Medicina e ricerca
10/02/2023

Pandemia e salute mentale, la popolazione italiana è più resiliente di quanto si pensasse. I risultati di uno studio

In un recente studio pubblicato sul Journal of Affective Disorders, un team di ricercatori italiani ha studiato l'andamento temporale dei problemi di salute mentale come ansia, depressione e stress tra la popolazione del nostro Paese dovuti alla pandemia Covid-19.

Oltre al numero senza precedenti di decessi e all'immenso onere sanitario scatenato dalla pandemia di Covid-19, un altro grave impatto del SARS-CoV-2 è legato alla salute mentale. Mentre la paura della Covid-19 e l'ansia di contrarre il virus hanno causato molto disagio psicologico, anche le misure di mitigazione della malattia come il distanziamento sociale, i lockdown e la crisi economica hanno avuto un impatto sulla salute mentale delle persone.

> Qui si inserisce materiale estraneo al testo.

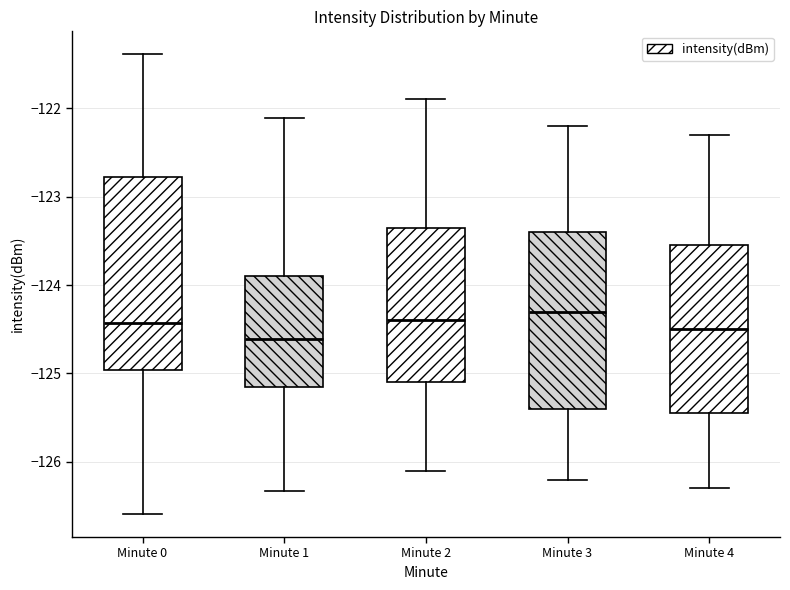

Reading left to right, read every box against the y-axis: the position of its median line, the range the box covers, and the ends of its whiskers. The values are not printed on the chart, so give them approximately, as read against the axis.

Minute 0: median -124.4, box -125.0 to -122.8, whiskers -126.6 to -121.4
Minute 1: median -124.6, box -125.2 to -123.9, whiskers -126.3 to -122.1
Minute 2: median -124.4, box -125.1 to -123.3, whiskers -126.1 to -121.9
Minute 3: median -124.3, box -125.4 to -123.4, whiskers -126.2 to -122.2
Minute 4: median -124.5, box -125.4 to -123.5, whiskers -126.3 to -122.3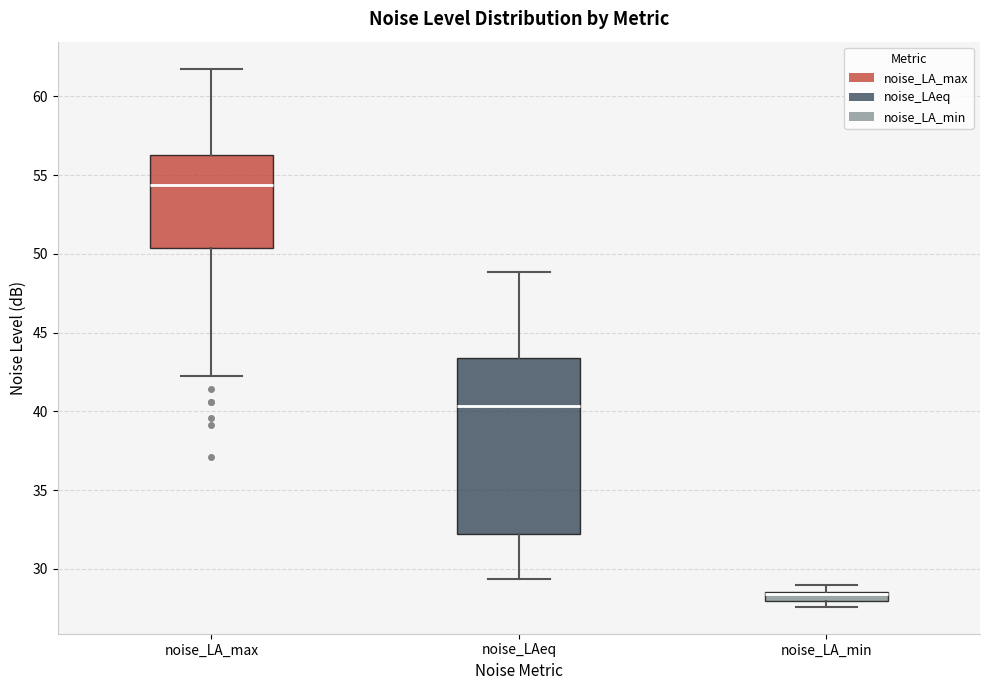

Where is the lower edge of the box for noise_LA_min on the y-axis? The values are not printed on the chart, so give them approximately, as read against the axis.

28.0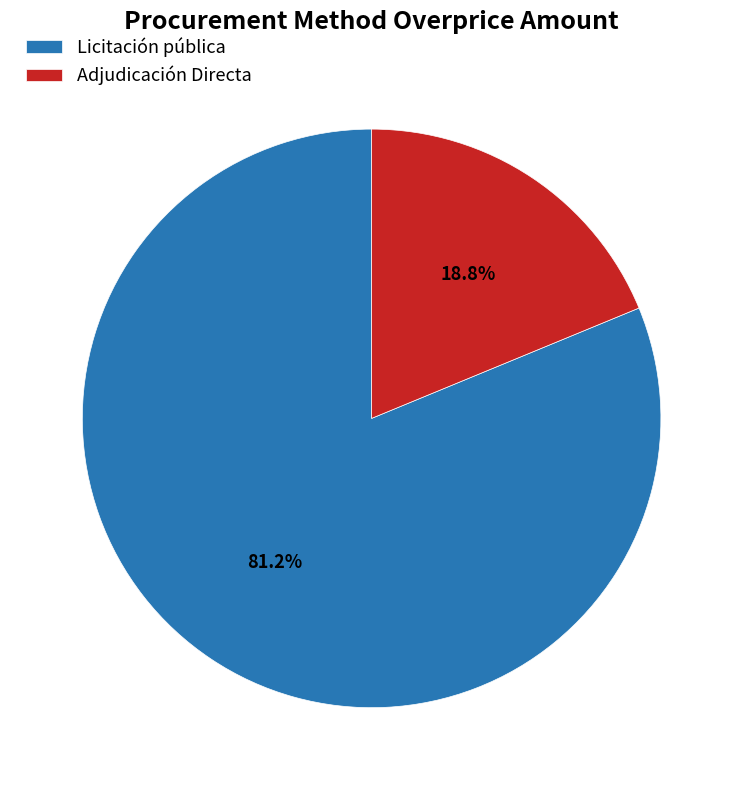

Is it true that Licitación pública is 81% of the pie?

True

Gli autori del presente studio hanno condotto un'analisi di coorte longitudinale per esaminare l'andamento temporale di ansia, depressione e disturbo da stress post-traumatico (PTSD) nell'arco di 14 tra la popolazione maggiorenne italiana dopo il periodo di marzo e aprile 2020, quando si è verificato il primo lockdown.
Questo studio faceva parte di un programma per monitorare a lungo termine gli esiti di salute mentale tra gli operatori sanitari e la popolazione italiana.

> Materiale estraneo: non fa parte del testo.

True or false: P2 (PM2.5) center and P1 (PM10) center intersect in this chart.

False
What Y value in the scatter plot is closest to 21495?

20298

I risultati sono stati misurati utilizzando uno psicotrauma globale informatico, che consentiva risposte di tipo "sì o no" per 17 sintomi, tra cui PTSD, depressione, dissociazione, problemi di sonno, abuso di sostanze, autolesionismo e altri problemi emotivi, sociali o psicologici. Lo psicotrauma globale copriva anche fattori protettivi e di rischio come una storia di malattia mentale, traumi infantili, resilienza psicologica, supporto sociale e altri eventi stressanti.
Inoltre, sono stati utilizzati un questionario sulla salute del paziente di nove voci e un questionario sul disturbo d'ansia generalizzato di sette voci per valutare rispettivamente i sintomi di depressione e ansia. I predittori sociodemografici utilizzati nell'analisi erano età, sesso, tipo di occupazione, istruzione, area geografica di residenza, nazionalità, anamnesi di infezioni da Sars-CoV-2, modello lavorativo (lavoro da casa o in ufficio) e frequenza con cui gli individui aveva socializzato nell'ultimo anno.

I risultati hanno riportato che, tra gli individui che hanno completato in tutti e 14 mesi i test, il 52,03% (2691 persone) non ha avuto esiti sulla salute mentale rilevanti, il 20,49% (1061) ha riferito di avere un disagio generale con una totale remissione nel periodo di follow-up, il 20,71% (1071) aveva un disagio generale persistente e il 6,77% (350) ha riferito di avere forti disagi persistenti da stress post-traumatico.
Le donne e gli individui più giovani erano particolarmente vulnerabili all'ansia correlata alla pandemia di COVID-19.Tuttavia, la valutazione di follow-up ha mostrato anche associazioni tra individui più giovani e la remissione dei sintomi di stress, indicando che potenziali fattori di mediazione sono stati coinvolti nel miglioramento delle condizioni di salute mentale durante i 14 mesi di studio.

Nel complesso, i risultati hanno suggerito dall'inizio della pandemia di COVID-19, dopo 14 mesi dal lockdown, i livelli di stress sono diminuiti nella popolazione italiana, indicando un livello di resilienza e mostrando come l'impatto sulla salute mentale, a lungo termine, sia stato minore di quanto preventivamente pensato. Tuttavia, sono ancora necessarie misure di sostegno ai gruppi specifici più a rischio, come chi ha una storia di disturbi mentali, giovani e donne e che continuano a sperimentare livelli di stress e ansia molto importanti.